EXERCISE INSTRUCTIONS:
What's wanted here is the full listing below, repeated exactly, with no images in it.

--- COLLECTED DATA Enclosed Below ---

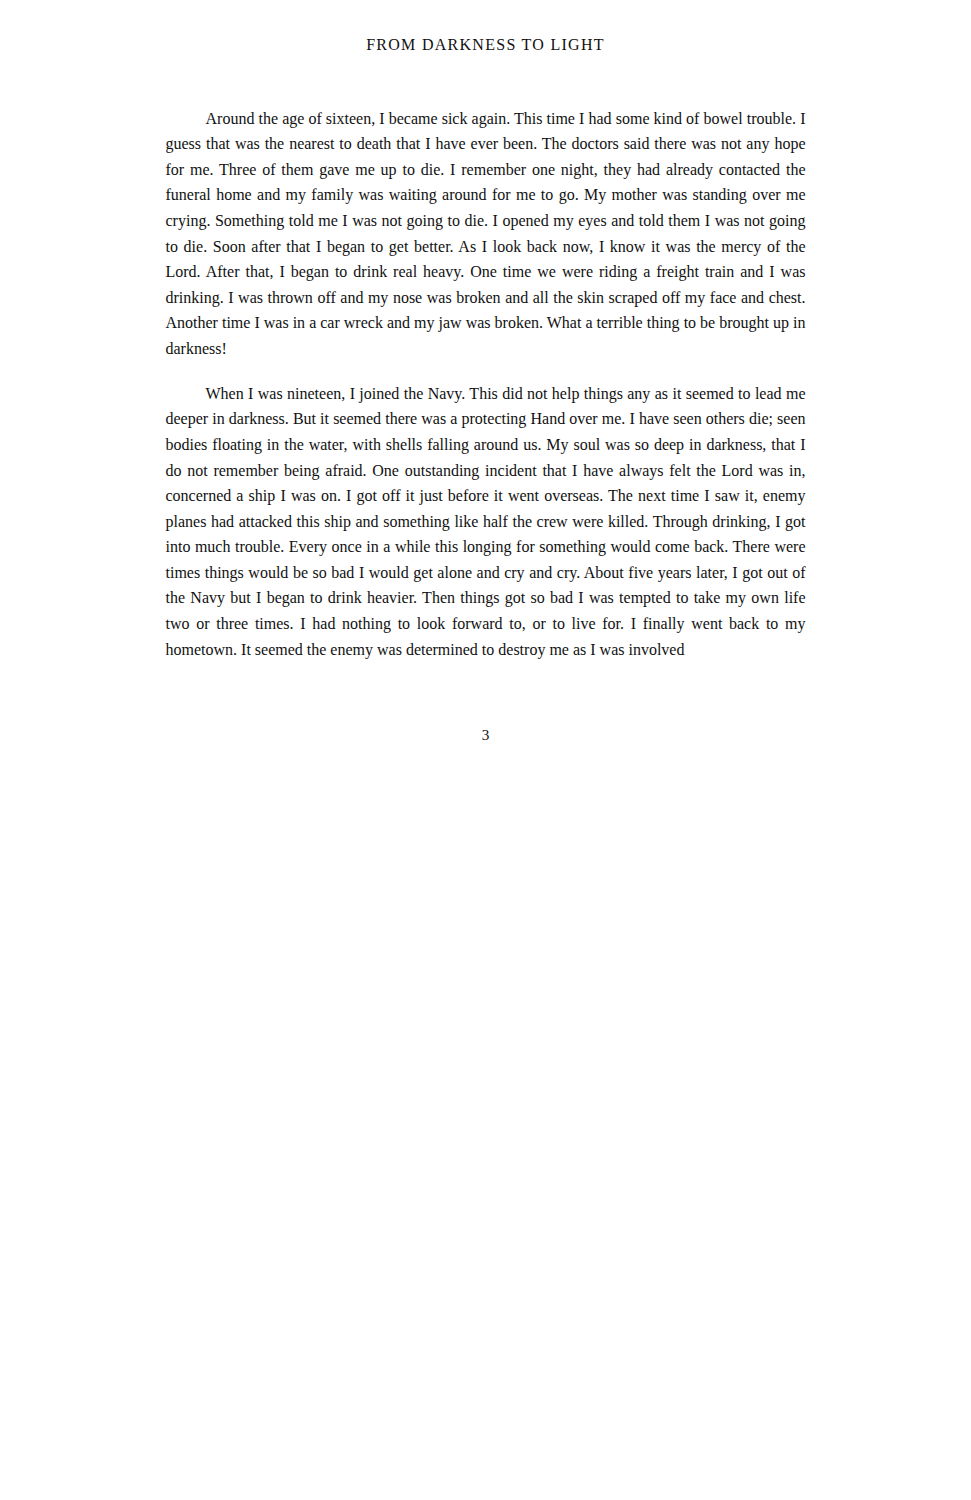From Darkness to Light
Around the age of sixteen, I became sick again. This time I had some kind of bowel trouble. I guess that was the nearest to death that I have ever been. The doctors said there was not any hope for me. Three of them gave me up to die. I remember one night, they had already contacted the funeral home and my family was waiting around for me to go. My mother was standing over me crying. Something told me I was not going to die. I opened my eyes and told them I was not going to die. Soon after that I began to get better. As I look back now, I know it was the mercy of the Lord. After that, I began to drink real heavy. One time we were riding a freight train and I was drinking. I was thrown off and my nose was broken and all the skin scraped off my face and chest. Another time I was in a car wreck and my jaw was broken. What a terrible thing to be brought up in darkness!
When I was nineteen, I joined the Navy. This did not help things any as it seemed to lead me deeper in darkness. But it seemed there was a protecting Hand over me. I have seen others die; seen bodies floating in the water, with shells falling around us. My soul was so deep in darkness, that I do not remember being afraid. One outstanding incident that I have always felt the Lord was in, concerned a ship I was on. I got off it just before it went overseas. The next time I saw it, enemy planes had attacked this ship and something like half the crew were killed. Through drinking, I got into much trouble. Every once in a while this longing for something would come back. There were times things would be so bad I would get alone and cry and cry. About five years later, I got out of the Navy but I began to drink heavier. Then things got so bad I was tempted to take my own life two or three times. I had nothing to look forward to, or to live for. I finally went back to my hometown. It seemed the enemy was determined to destroy me as I was involved
3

--- End of Enclosed COLLECTED DATA ---

TASK SOLUTION:
From Darkness to Light
Around the age of sixteen, I became sick again. This time I had some kind of bowel trouble. I guess that was the nearest to death that I have ever been. The doctors said there was not any hope for me. Three of them gave me up to die. I remember one night, they had already contacted the funeral home and my family was waiting around for me to go. My mother was standing over me crying. Something told me I was not going to die. I opened my eyes and told them I was not going to die. Soon after that I began to get better. As I look back now, I know it was the mercy of the Lord. After that, I began to drink real heavy. One time we were riding a freight train and I was drinking. I was thrown off and my nose was broken and all the skin scraped off my face and chest. Another time I was in a car wreck and my jaw was broken. What a terrible thing to be brought up in darkness!
When I was nineteen, I joined the Navy. This did not help things any as it seemed to lead me deeper in darkness. But it seemed there was a protecting Hand over me. I have seen others die; seen bodies floating in the water, with shells falling around us. My soul was so deep in darkness, that I do not remember being afraid. One outstanding incident that I have always felt the Lord was in, concerned a ship I was on. I got off it just before it went overseas. The next time I saw it, enemy planes had attacked this ship and something like half the crew were killed. Through drinking, I got into much trouble. Every once in a while this longing for something would come back. There were times things would be so bad I would get alone and cry and cry. About five years later, I got out of the Navy but I began to drink heavier. Then things got so bad I was tempted to take my own life two or three times. I had nothing to look forward to, or to live for. I finally went back to my hometown. It seemed the enemy was determined to destroy me as I was involved
3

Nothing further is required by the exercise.